◆ Exercise requirements: Where an entry contains a picture, omit the picture and repeat the rest exactly.

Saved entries

*** Begin section ***

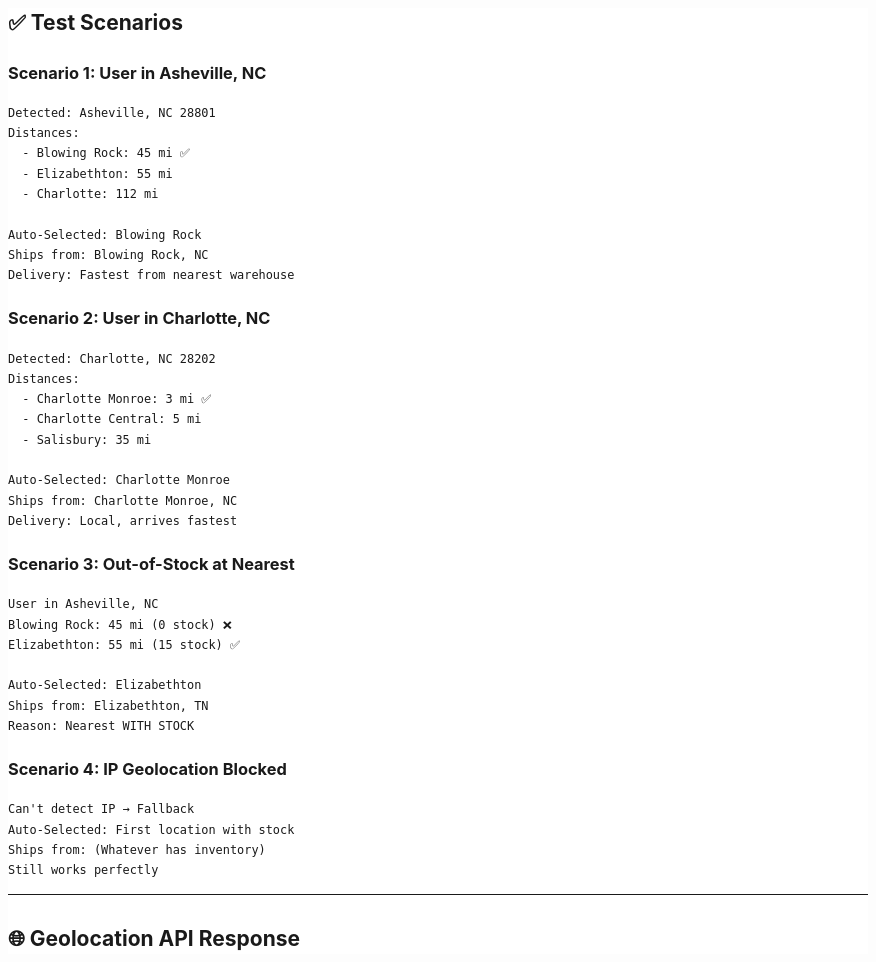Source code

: 
## ✅ Test Scenarios

### Scenario 1: User in Asheville, NC
```
Detected: Asheville, NC 28801
Distances:
  - Blowing Rock: 45 mi ✅
  - Elizabethton: 55 mi
  - Charlotte: 112 mi

Auto-Selected: Blowing Rock
Ships from: Blowing Rock, NC
Delivery: Fastest from nearest warehouse
```

### Scenario 2: User in Charlotte, NC
```
Detected: Charlotte, NC 28202
Distances:
  - Charlotte Monroe: 3 mi ✅
  - Charlotte Central: 5 mi
  - Salisbury: 35 mi

Auto-Selected: Charlotte Monroe
Ships from: Charlotte Monroe, NC
Delivery: Local, arrives fastest
```

### Scenario 3: Out-of-Stock at Nearest
```
User in Asheville, NC
Blowing Rock: 45 mi (0 stock) ❌
Elizabethton: 55 mi (15 stock) ✅

Auto-Selected: Elizabethton
Ships from: Elizabethton, TN
Reason: Nearest WITH STOCK
```

### Scenario 4: IP Geolocation Blocked
```
Can't detect IP → Fallback
Auto-Selected: First location with stock
Ships from: (Whatever has inventory)
Still works perfectly
```

---

## 🌐 Geolocation API Response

*** End section ***

◆ Exercise solution:
Source code

: 
## ✅ Test Scenarios

### Scenario 1: User in Asheville, NC
```
Detected: Asheville, NC 28801
Distances:
  - Blowing Rock: 45 mi ✅
  - Elizabethton: 55 mi
  - Charlotte: 112 mi

Auto-Selected: Blowing Rock
Ships from: Blowing Rock, NC
Delivery: Fastest from nearest warehouse
```

### Scenario 2: User in Charlotte, NC
```
Detected: Charlotte, NC 28202
Distances:
  - Charlotte Monroe: 3 mi ✅
  - Charlotte Central: 5 mi
  - Salisbury: 35 mi

Auto-Selected: Charlotte Monroe
Ships from: Charlotte Monroe, NC
Delivery: Local, arrives fastest
```

### Scenario 3: Out-of-Stock at Nearest
```
User in Asheville, NC
Blowing Rock: 45 mi (0 stock) ❌
Elizabethton: 55 mi (15 stock) ✅

Auto-Selected: Elizabethton
Ships from: Elizabethton, TN
Reason: Nearest WITH STOCK
```

### Scenario 4: IP Geolocation Blocked
```
Can't detect IP → Fallback
Auto-Selected: First location with stock
Ships from: (Whatever has inventory)
Still works perfectly
```

---

## 🌐 Geolocation API Response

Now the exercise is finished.